Уже восторг в груди молчит
И сердце ко всему остыло;
Как будто радость отнята,
Как будто нет уж наслажденья!
Исчезла жизнь воображенья,
Способность чувствовать не та! <…>
Ответ Боратынского элегичен по тону, но он будто бы продолжает прерванный разговор о счастье:
Пора покинуть, милый друг,
Знамёна ветреной Киприды
И неизбежные обиды
Предупредить, пока досуг.
Чьих ожидать увещеваний!
Мы лишены старинных прав
На своеволие забав,
На своеволие желаний.
Уж отлетает век младой,
Уж сердце опытнее стало:
Теперь ни в чём, любезный мой,
Нам исступленье не пристало!
Оставим юным шалунам
Слепую жажду сладострастья;
Не упоения, а счастья
Искать для сердца должно нам. <…>
Двадцатилетний поэт уже прощается с молодостью и её пустыми «забавами». Он ясно и отчётливо определяет — стихами и тоном — свою сокровенную мечту, которая тихо и долго зрела в нём всегда и которую не смогли убить ни петербургский «разгул», ни финляндские увлечения — никакие обольщения страсти:
Пресытясь буйным наслажденьем,
Пресытясь ласками цирцей,
Шепчу я часто с умиленьем
В тоске задумчивой моей:
Нельзя ль найти любви надежной?
Нельзя ли найти подруги нежной,
С кем мог бы в счастливой глуши
Предаться неге безмятежной
И чистым радостям души;
В чьё неизменное участье
Беспечно веровал бы я,
Случится вёдро иль ненастье
На перепутье бытия?
Где ж обречённая судьбою?
На чьей груди я успокою
Свою усталую главу? <…>
Пушкин сразу же отметил это глубокое и искреннее стихотворение Боратынского: в том же 1821 году в послании «Алексееву» он буквально процитировал самые важные строки:
Как мой задумчивый проказник,
Как Баратынский, я твержу:
«Нельзя ль найти подруги нежной!
Нельзя ль найти любви надежной?»
И ничего не нахожу.
Что же до Боратынского… «Просите, и дано будет вам; ищите, и найдете; стучите, и отворят вам; ибо всякий просящий получает, и ищущий находит, и стучащему отворят» (Мф., 7–7,8). — Ту, кого просил он у Бога всей душой, он получил — через несколько лет, сразу же после Финляндии…
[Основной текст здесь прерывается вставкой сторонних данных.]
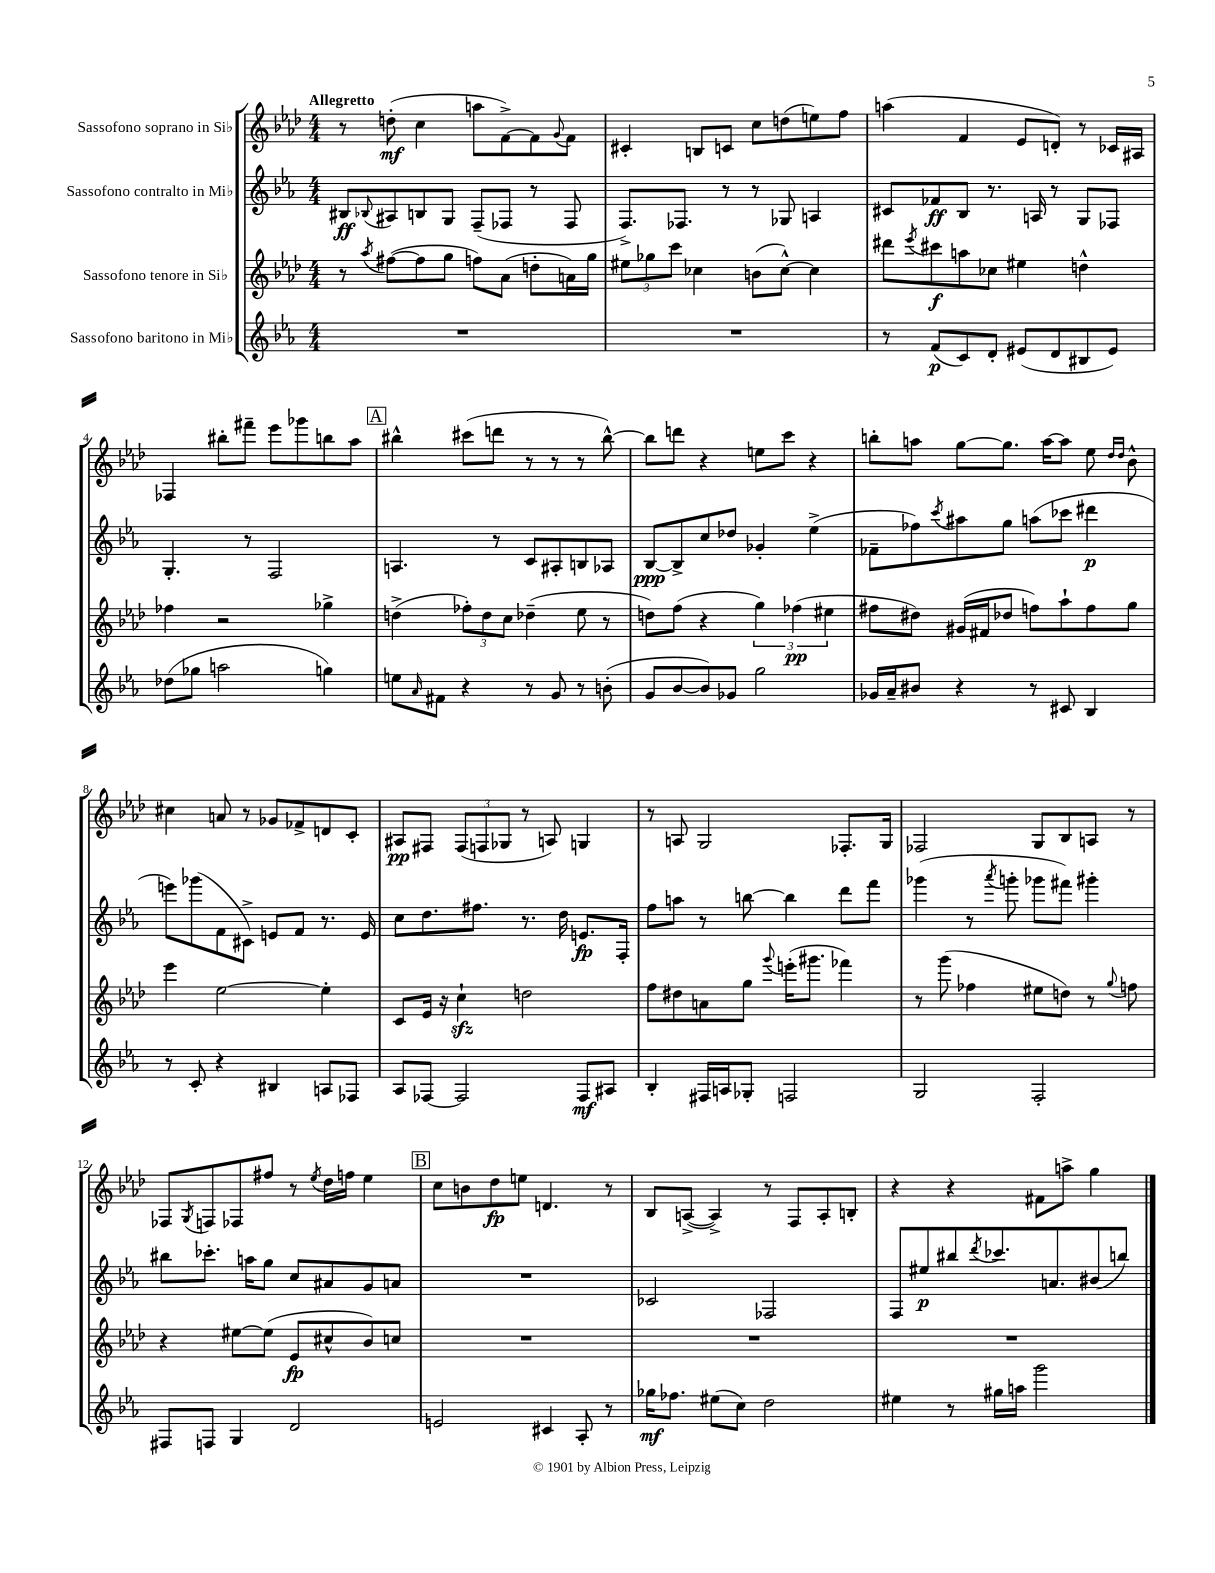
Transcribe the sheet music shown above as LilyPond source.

<<
\new StaffGroup <<
\new Staff = "s0" \with { instrumentName = "Sassofono soprano in Sib" } {
    \clef treble \key aes \major \numericTimeSignature \time 4/4 \tempo "Allegretto"
    r8 d''8-.\mf( c''4 a''8 f'8~->) f'8 \appoggiatura { g'8 } f'8 |
    cis'4-. b8 c'8 c''8 d''8( e''8) f''8 |
    a''4( f'4 ees'8 d'8-.) r8 ces'16 ais16 |
    fes4 bis''8-. fis'''8-- ees'''8 ges'''8 b''8 aes''8 |
    \mark \markup { \box "A" } bis''4-^ cis'''8( d'''8 r8 r8 r8 bis''8~-^) |
    bis''8 d'''8 r4 e''8 c'''8 r4 |
    b''8-. a''8 g''8~ g''8. a''16~ a''8 ees''8 \grace { des''16 des''16 } bes'8-^ |
    cis''4 a'8 r8 ges'8 fes'8-> d'8 c'8-. |
    ais8\pp fis8 \tuplet 3/2 { fis8( f8 ges8 } r8 a8) g4 |
    r8 a8 g2 fes8.-. g16 |
    fes2 g8 bes8 a8 r8 |
    fes8 \acciaccatura { g8 } f8 fes8 fis''8 r8 \acciaccatura { ees''8 } des''16 f''16 ees''4 |
    \mark \markup { \box "B" } c''8 b'8 des''8\fp e''8 d'4. r8 |
    bes8 a8~->( a4->) r8 f8 a8-. b8-. |
    r4 r4 fis'8 a''8-> g''4 \bar "|." |
}
\new Staff = "s1" \with { instrumentName = "Sassofono contralto in Mib" } {
    \clef treble \key ees \major \numericTimeSignature \time 4/4
    bis8\ff \appoggiatura { bes8 } ais8 b8 g8 f8--( fes8 r8 fes8 |
    f8.->) fes8. r8 r8 ges8 a4 |
    cis'8 fes'8\ff bes8 r8. a16 r8 g8 fes8 |
    g4.-. r8 f2 |
    \mark \markup { \box "A" } a4. r8 c'8 ais8-. b8 aes8 |
    bes8~\ppp bes8-> c''8 des''8 ges'4-. ees''4->( |
    fes'8-- fes''8) \acciaccatura { c'''8 } ais''8 g''8 a''8( ces'''8 dis'''4\p |
    e'''8) ges'''8( f'8 cis'8->) e'8 f'8 r8. e'16 |
    c''8 d''8. fis''8. r8. d''16 e'8.\fp f16-. |
    f''8 a''8 r8 b''8~ b''4 d'''8 f'''8 |
    ges'''4( r8 \acciaccatura { aes'''8 } g'''8-. ges'''8 fis'''8) gis'''4-. |
    bis''8 ces'''8.-. a''16 g''8 c''8 ais'8 g'8 a'8 |
    \mark \markup { \box "B" } R1 |
    ces'2 fes2 |
    f8 eis''8\p bis''8 \acciaccatura { d'''8 } ces'''8. a'8. bis'8( b''8) \bar "|." |
}
\new Staff = "s2" \with { instrumentName = "Sassofono tenore in Sib" } {
    \clef treble \key aes \major \numericTimeSignature \time 4/4
    r8 \acciaccatura { aes''8 } fis''8~( fis''8 g''8 f''8) aes'8( d''8-. a'16) g''16 |
    \tuplet 3/2 { eis''8 ges''8 c'''8 } ces''4 b'8( ces''8~-^) ces''4 |
    dis'''8 \acciaccatura { ees'''8 } cis'''8\f a''8 ces''8 eis''4 d''4-^ |
    fes''4 r2 ges''4-> |
    \mark \markup { \box "A" } d''4->( \tuplet 3/2 { fes''8-.) d''8 c''8 } des''4--( ees''8 r8 |
    d''8) f''8( r4 \tuplet 3/2 { g''4) fes''4\pp( eis''4 } |
    fis''8 dis''8) gis'16( fis'16 des''8 f''8) aes''8-! f''8 g''8 |
    ees'''4 ees''2~ ees''4-. |
    c'8 ees'16 r16 c''4-!\sfz d''2 |
    f''8 dis''8 a'8 g''8 \appoggiatura { g'''8 } e'''16-.( gis'''8. fes'''4) |
    r8 g'''8( fes''4 eis''8 d''8) r8 \appoggiatura { g''8 } f''8 |
    r4 eis''8~ eis''8( ees'8\fp cis''8-^ bes'8) c''8 |
    \mark \markup { \box "B" } R1 |
    R1 |
    R1 \bar "|." |
}
\new Staff = "s3" \with { instrumentName = "Sassofono baritono in Mib" } {
    \clef treble \key ees \major \numericTimeSignature \time 4/4
    R1 |
    R1 |
    r8 f'8\p( c'8) d'8-. eis'8( d'8 bis8 eis'8) |
    des''8( ges''8 a''2 g''4) |
    \mark \markup { \box "A" } e''8 \grace { aes'16 } fis'8 r4 r8 g'8 r8 b'8-.( |
    g'8 bes'8~ bes'8) ges'8 g''2 |
    ges'16 aes'16-- bis'8 r4 r8 cis'8 bes4 |
    r8 c'8-. r4 bis4 a8 fes8 |
    aes8 fes8~ fes2 fes8\mf ais8 |
    bes4-. fis16 a16 ges8-. f2 |
    g2 f2-. |
    fis8 f8 g4 d'2 |
    \mark \markup { \box "B" } e'2 cis'4 aes8-. r8 |
    ges''16\mf fes''8. eis''8( c''8) d''2 |
    eis''4 r8 gis''16 a''16 g'''2 \bar "|." |
}
>>
>>
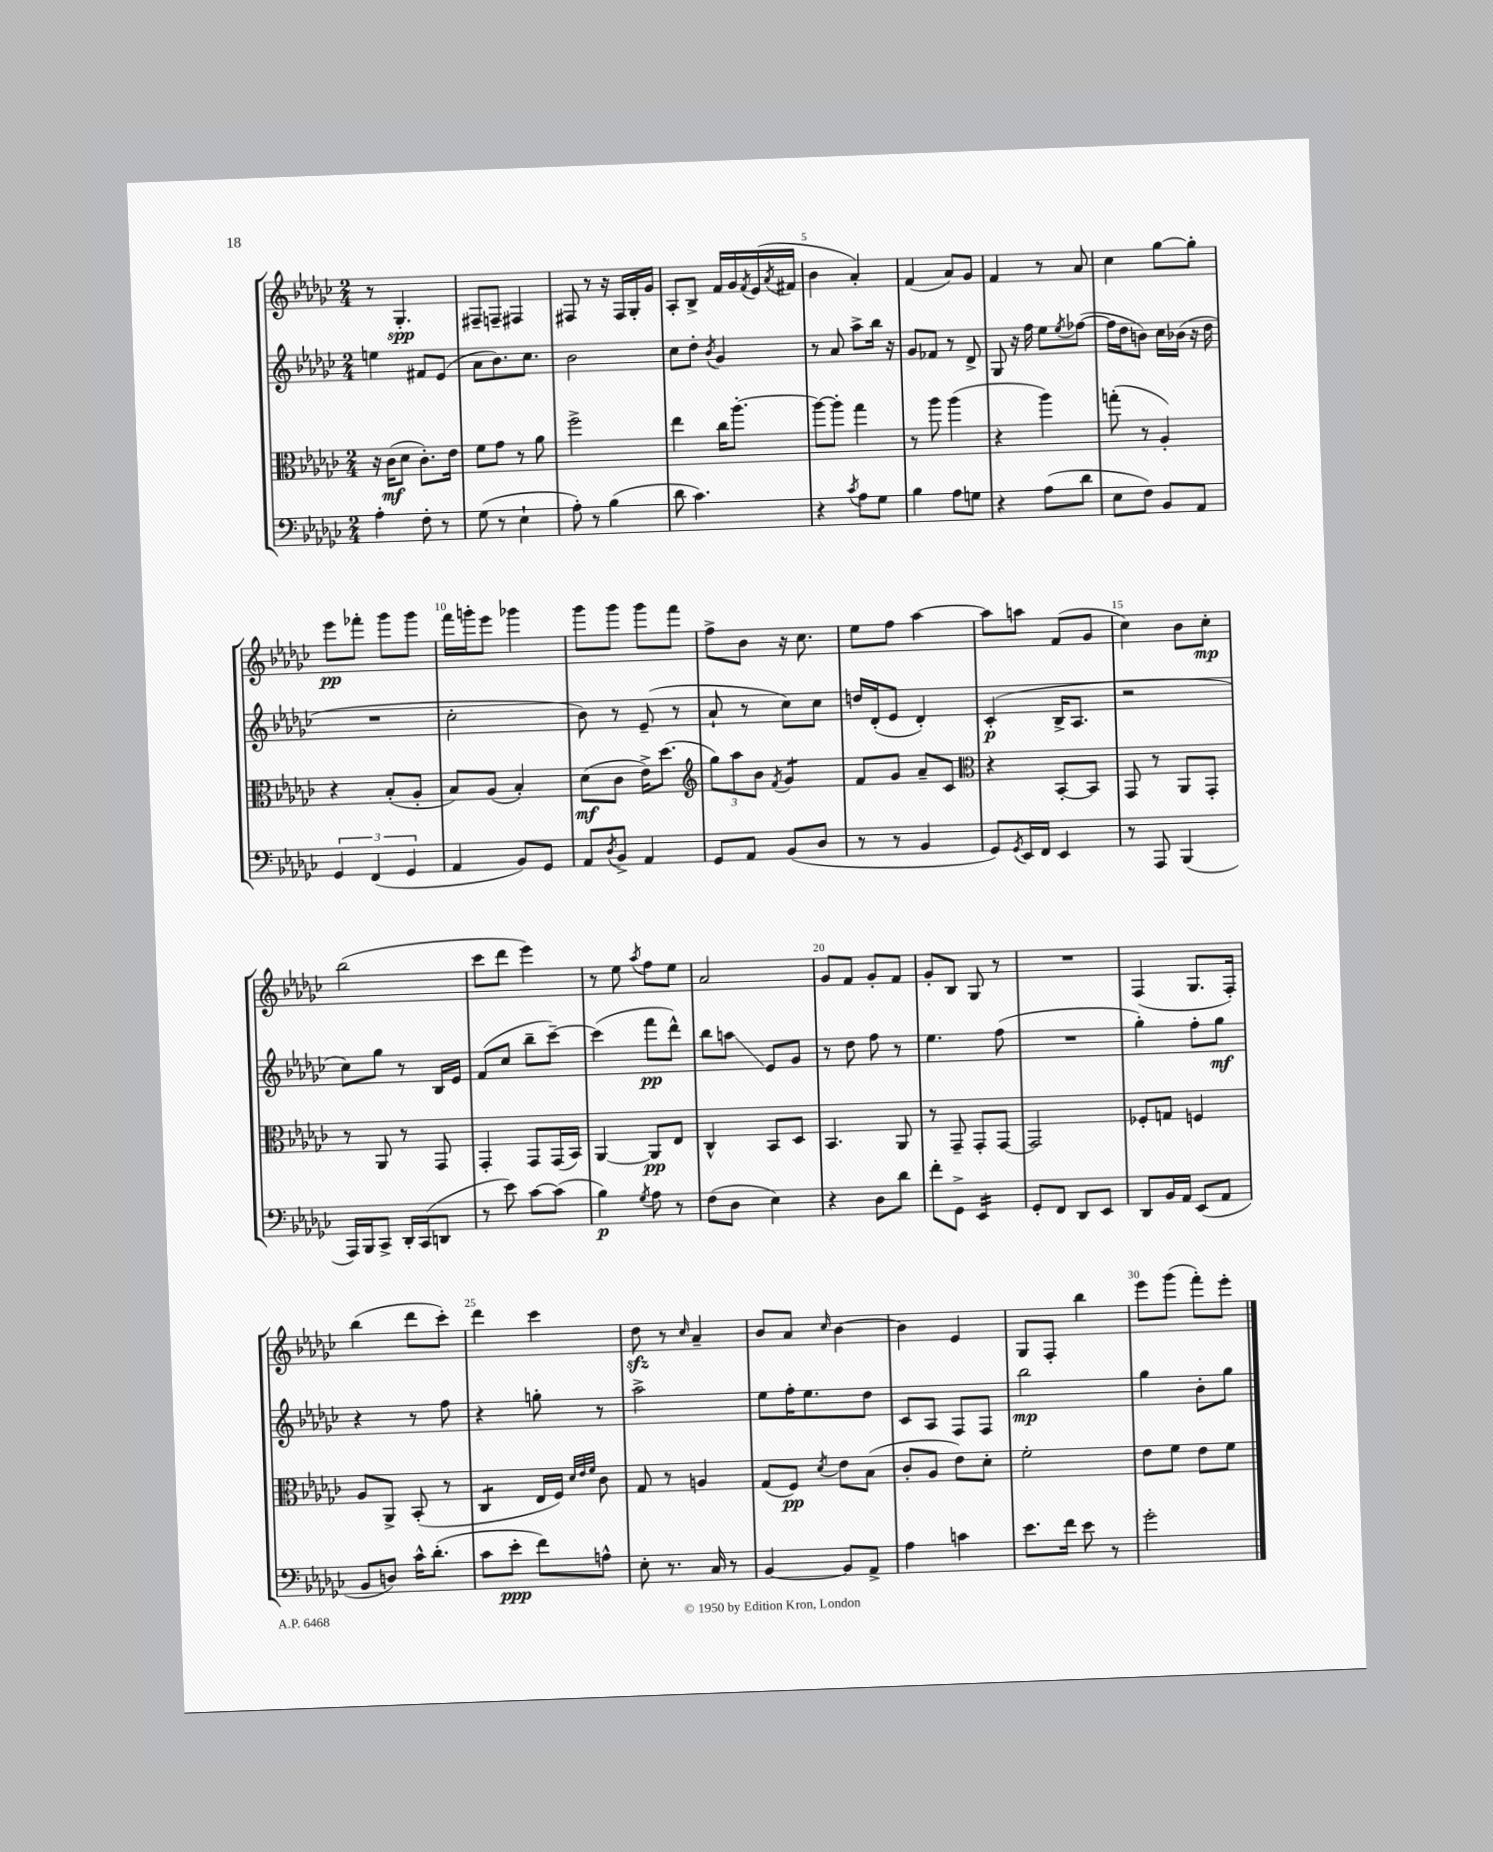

**kern	**kern	**kern	**kern
*staff4	*staff3	*staff2	*staff1
*clefF4	*clefC3	*clefG2	*clefG2
*k[b-e-a-d-g-c-]	*k[b-e-a-d-g-c-]	*k[b-e-a-d-g-c-]	*k[b-e-a-d-g-c-]
*M2/4	*M2/4	*M2/4	*M2/4
4A-'	16r	4ee	8r
.	(16c-	.	.
.	8d-	.	4.G-'
8F'	8.c-')	8f#	.
8r	.	(8e-	.
.	16e-	.	.
=	=	=	=
(8G-	8f	8a-	8F#~
8r	8g-	8.b-)	8F~
4E-`	8r	.	4F#
.	.	8.cc-	.
.	8a-	.	.
=	=	=	=
8A-')	2ff^	2b-	8F#
8r	.	.	8r
(4B-	.	.	16r
.	.	.	16F#
.	.	.	16G-'
.	.	.	16g-
=	=	=	=
8d-	4ee-	8cc-	8A-'
4.c-)	.	8dd-'	8B-^
.	.	8qb-	.
.	16cc-	4g-	16f
.	[8.aa-'	.	16g-
.	.	.	8qf
.	.	.	(16e-
.	.	.	8qa-
.	.	.	16f#
=	=	=	=
4r	8aa-_	8r	4b-
.	8aa-']	8a-	.
8qc-	.	.	.
8A-	4gg-	8aa-^	4a-')
8G-	.	16bb-	.
.	.	16r	.
=	=	=	=
4B-	8r	8g-	(4f
.	8aa-	8f-	.
8A-	(4aa-	8r	8a-)
8G	.	8d-^	8g-
=	=	=	=
4r	4r	8G-	4f
.	.	16r	.
.	.	16ff	.
(8A-	4aa-)	8ee-	8r
.	.	8qee-	.
8d-	.	([8ff-	8a-
=	=	=	=
8E-	(8gg'	16ff-]	4cc-
.	.	16dd-	.
8F)	8r	8b)	.
8BB-	4A-')	16cc-	[8gg-
.	.	(16b-	.
8AA-	.	16r	8gg-']
.	.	16dd-	.
=	=	=	=
6GG-	4r	2r	8eee-
.	.	.	8fff-'
(6FF	.	.	.
.	(8B-'	.	8ggg-
6GG-	.	.	.
.	8A-'	.	8ggg-
=	=	=	=
4AA-	8B-)	2cc-'	16fff
.	.	.	16ggg'
.	(8A-	.	8eee-
8BB-)	4B-')	.	4ggg-
8GG-	.	.	.
=	=	=	=
8AA-	(8d-	8b-)	8ggg-
8qD-	.	.	.
8BB-^	8c-	8r	8ggg-
4AA-	16e-^)	(8e-~	8ggg-
.	(8.dd-	.	.
.	.	8r	8fff
=	=	=	=
*	*clefG2	*	*
8GG-	12gg-)	8a-`	8ff^
.	12aa-	.	.
8AA-	.	8r	8b-
.	12b-	.	.
.	8qf	.	.
(8BB-	4g-	8cc-)	16r
.	.	.	8.cc-
8D-	.	8cc-	.
=	=	=	=
8r	8f	16dd	8ee-
.	.	(16d-'	.
8r	8g-	8e-	8ff
4BB-	8a-~	4d-')	[4aa-
.	8c-	.	.
=	=	=	=
*	*clefC3	*	*
8GG-)	4r	(4c-'	8aa-]
8qGG-	.	.	.
16EE-	.	.	8aa
16FF	.	.	.
4EE-	[8BB-'	16B-^	(8f
.	.	8.A-	.
.	8BB-]	.	8g-
=	=	=	=
8r	8GG-	2r	4cc-)
8AAA-	8r	.	.
(4BBB-	8AA-	.	8b-
.	8GG-'	.	8cc-'
=	=	=	=
16AAA-)	8r	8cc-)	(2bb-
16BBB-	.	.	.
8CC-^	8AA-	8gg-	.
16DD-'	8r	8r	.
(16CC-	.	.	.
8DD	8GG-	16B-	.
.	.	16e-	.
=	=	=	=
8r	4GG-'	(8f	8ccc-
8e-)	.	8cc-	8ddd-
[8c-	8GG-	8bb-~	4eee-)
(8c-]	(16GG-	[8ccc-~)	.
.	16BB-)	.	.
=	=	=	=
4B-)	[4AA-	(4ccc-]	8r
.	.	.	8ee-
8qG-	.	.	8qaa-
8A-	8AA-]	8fff	8ff
8r	8E-	8ddd-^^)	8ee-
=	=	=	=
(8F	4C-^^	8bb-	2a-
8D-	.	8aa	.
4E-)	8BB-	8e-	.
.	8D-	8g-	.
=	=	=	=
4r	4.BB-	8r	8g-
.	.	8dd-	8f
8D-	.	8ff	8g-'
8d-	8AA-	8r	8f
=	=	=	=
8f'	8r	4.ee-	8g-'
8GG-^	8GG-~	.	8B-
4EE-	8GG-'	.	8G-
.	[8GG-	(8ff	8r
=	=	=	=
8GG-'	2GG-]	2r	2r
8FF	.	.	.
8DD-	.	.	.
8EE-	.	.	.
=	=	=	=
8DD-	8F-'	4gg-')	(4F
16BB-	8G	.	.
16AA-	.	.	.
(8EE-	4F	8ff'	8.G-
8AA-	.	8gg-	.
.	.	.	16F')
=	=	=	=
8BB-	8A-	4r	(4bb-
8D)	8AA-^	.	.
16c-^^	(8BB-'	8r	8ddd-
(8.d-'	.	.	.
.	8r	8ff	8ccc-')
=	=	=	=
8c-	4C-	4r	4ddd-
8e-'	.	.	.
8f)	16E-	8gg'	4ccc-
.	16F)	.	.
.	32qqd-	.	.
.	32qqe-	.	.
.	32qqf	.	.
8A^^	8c-	8r	.
=	=	=	=
8E-'	8G-	2aa-^	8dd-
8.r	8r	.	8r
.	.	.	16qqcc-
.	4A	.	4a-~
16C-	.	.	.
8r	.	.	.
=	=	=	=
[4BB-	(8G-	8ee-	8b-
.	8F)	16ff'	8a-
.	.	8.ee-	.
.	8qd-	.	16qqcc-
8BB-]	8e-	.	[4b-
8AA-^	(8B-	8dd-	.
=	=	=	=
4A-	8c-'	8c-	4b-]
.	8A-	8A-	.
4c	8e-)	8F	4e-
.	8d-'	8F	.
=	=	=	=
8.e-	2f'	2bb-	8G-
.	.	.	8F'
16f	.	.	.
8e-	.	.	4bb-
8r	.	.	.
=	=	=	=
2g-'	8e-	4gg-	8eee-
.	8f	.	(8ggg-
.	8e-	8b-'	8fff')
.	8f	8gg-	8eee-'
==	==	==	==
*-	*-	*-	*-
Николай Коншин продолжал ещё писать послания Боратынскому — но для того тема душевной беседы была уже исчерпана…
Насытившись дикими красотами Финляндии, он вдруг заскучал по дому, по Петербургу, по России…
Круговая чаша «в семействе дружеском соратных шалунов» уже не грела сердце и не веселила.